** Extracted information **
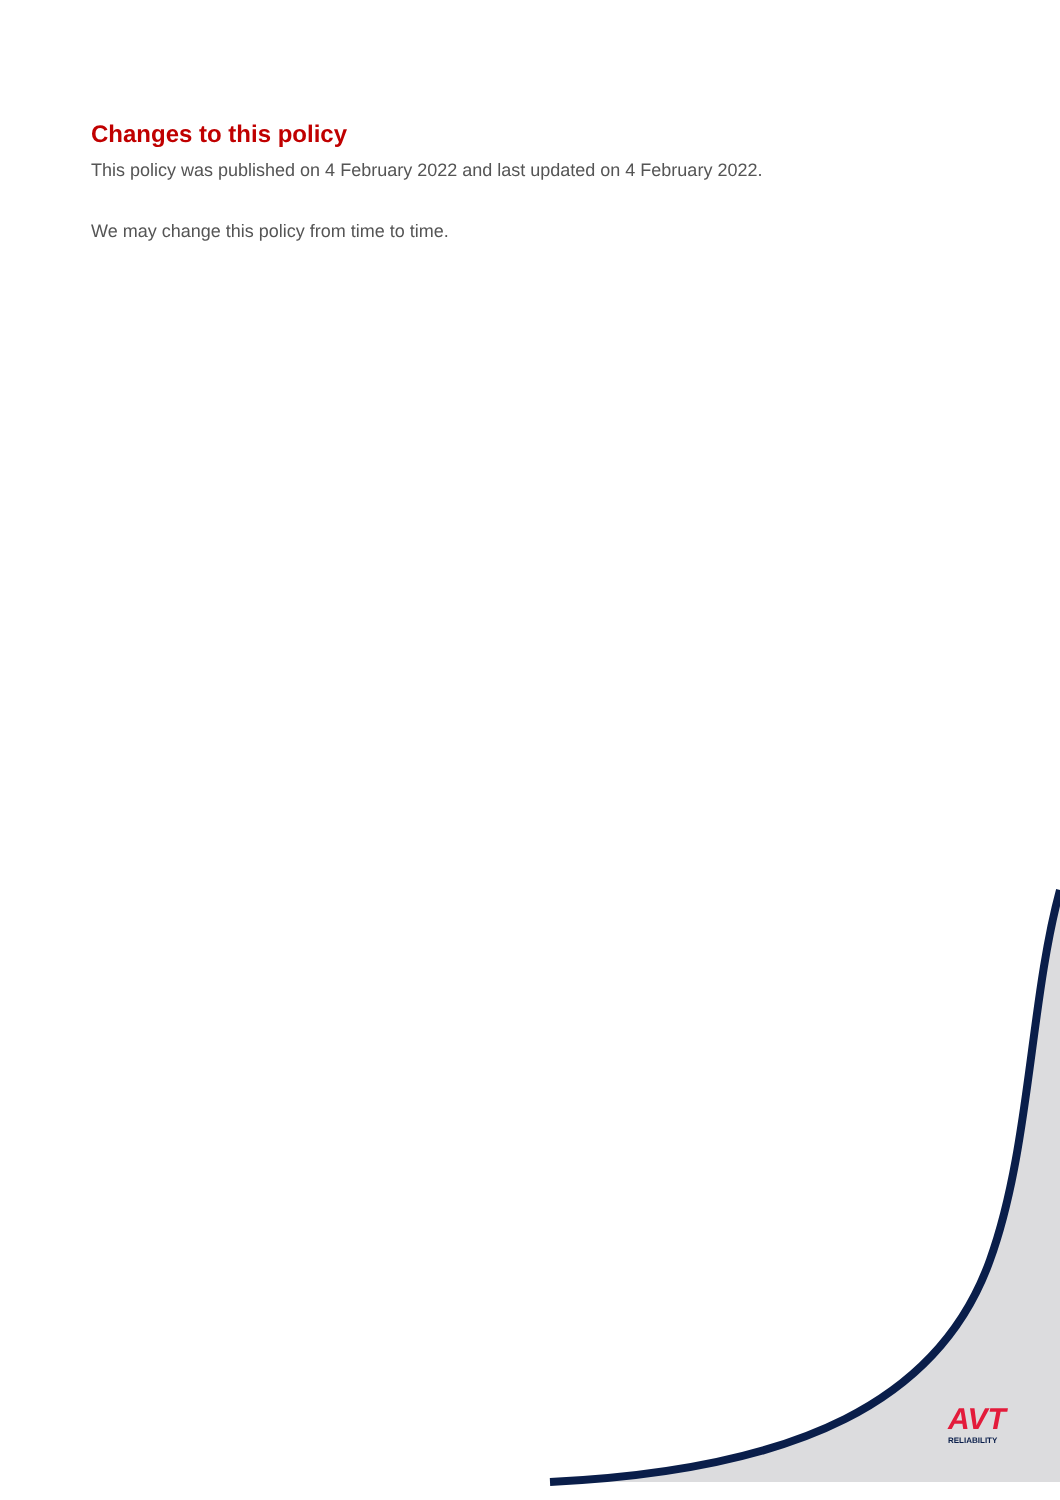Changes to this policy
This policy was published on 4 February 2022 and last updated on 4 February 2022.
We may change this policy from time to time.
AVT
RELIABILITY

** Activity **
Repeat everything in the entries above word for word, excluding the images.

** Result **
Changes to this policy
This policy was published on 4 February 2022 and last updated on 4 February 2022.
We may change this policy from time to time.
AVT
RELIABILITY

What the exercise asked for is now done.